Un grupo de jóvenes observan y fotografían un cráneo robot en un stand
Provocar asobro, curiosidad y abrir la mente, fueron algunos de los objetivos de los distintos stands donde el público pudo aprender desde procesos químicos, robótica y astronomía, hasta cultura mapuche y arrecifes. (Crédito fotográfico: Photoadvisor.cl)

“¡Los bichos, eso fue lo que más me gustó! -refiriéndose a la muestra del Centro de Ecología Aplicada y Sustentabilidad – CAPES– Además, en otro stand, armé un corazón y aprendí partes nuevas del cerebro, pero lo que más me gustó fueron los bichos”, relataba Matías Romero, de once años, luego de recorrer el Gran Festival de las Ciencias.

“Estamos muy contentos de esta iniciativa del Ministerio de Ciencia y la Universidad Católica, que les permite estar presentes hoy en la plaza de Maipú, porque por un lado, podemos avanzar en la recuperación de este espacio público que para nosotros es sumamente importante, llenarlo de activación comunitaria, de deporte,  cultura y, en este caso, de ciencia”, afirmaba el alcalde de Maipú Tomás Vodanovic en su discurso inicial. También comentó que “es importante acercar el conocimiento, democratizar su acceso para todos nuestros vecinos y vecinas, y también es bien bonito ver no sólo la presencia de tanta ciencia, sino que sobre todo de niños, de niñas, de personas mayores y de muchas familias maipucinas en este espacio para darle vida a este maravilloso festival”.

Dos exitosas jornadas que coronaron el trabajo desarrollado por el equipo de la unidad de Comunicación del Conocimiento de la Vicerrectoría de Investigación UC, donde todas las direcciones de esta vicerrectoría unieron fuerzas, promoviendo, posicionando y masificando las miradas que cuestionan los entornos que nos rodean. “Nos sentimos sumamente felices y orgullosos de haber podido organizar el Festival de las Ciencias por la provincia de Santiago. Nos esforzamos por llegar a distintos puntos de un territorio tan amplio y diverso, y así lo hicimos con una veintena de actividades en plazas, teatros, liceos, sedes sociales y en la misma punta del cerro San Cristóbal. En ese proceso, conocimos a mucha gente en el territorio, forjamos lazos con instituciones y creamos equipo”, comentó Eliette Angel, coordinadora de la Unidad de Comunicación del Conocimiento de la Vicerrectoría de Investigación.

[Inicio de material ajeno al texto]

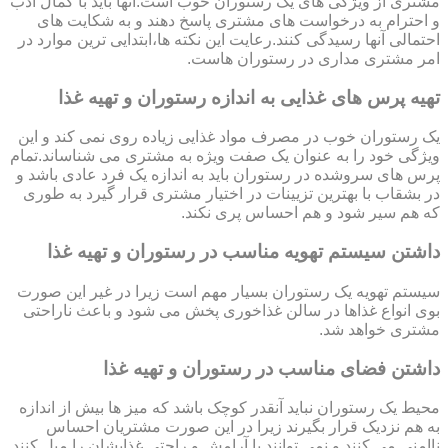
مشتری از ویژگی های یک رستوران خوب است.آنها باید با کمال ادب
و احترام به درخواست های مشتری پاسخ دهند و به شکایت های
احتمالی آنها رسیدگی کنند.رعایت این نکته ها،ابتدایی ترین موارد در
امر مشتری مداری در رستوران هاست.
تهیه پرس های غذایی به اندازه رستوران و تهیه غذا
یک رستوران خوب در مصرف مواد غذایی زیاده روی نمی کند و این
ویژگی خود را به عنوان یک صفت ویژه به مشتری می شناساند.تمام
پرس های سروشده در رستوران باید به اندازه یک فرد عادی باشد و
در بشقاب با بهترین تزیینات در اختیار مشتری قرار گیرد به طوری
که هم سیر شود و هم احساس پری نکند.
داشتن سیستم تهویه مناسب در رستوران و تهیه غذا
سیستم تهویه یک رستوران بسیار مهم است زیرا در غیر این صورت
بوی انواع غذاها در سالن غذاخوری پخش می شود و باعث ناراحتی
مشتری خواهد شد.
داشتن فضای مناسب در رستوران و تهیه غذا
محیط یک رستوران نباید آنقدر کوچک باشد که میز ها بیش از اندازه
به هم نزدیک قرار بگیرند زیرا در این صورت مشتریان احساس
ناامنی می کنند و نمی توانند با آرامش و راحتی غذایشان را میل کنند.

Desde el principio, la búsqueda más profunda del Ministerio CTCI fue demostrar justamente aquello: que la ciencia no está tan lejana como muchos pueden pensar, sino que en las cosas más cotidianas, tal como expresaba la ministra Aisén Etcheverry en sus diversas entrevistas a lo largo del país. “Desde que nos despertamos, vivimos con ciencia y tecnología: el desayuno que tomamos, el metro que usamos para movernos en la ciudad, etcétera. Por eso, tenemos un compromiso decidido desde el Gobierno, en poner ciencia y tecnología como pilares de construcción de las políticas públicas, para así darle más fortaleza a todo lo que hacemos, y lo mismo ocurre con la ciudadanía, que pudo entender cómo la curiosidad nos empodera y nos permite entender que ciencia no es sólo lo que ocurre en los laboratorios, sino que es nuestro día a día, es cada vez que nos hacemos una pregunta”.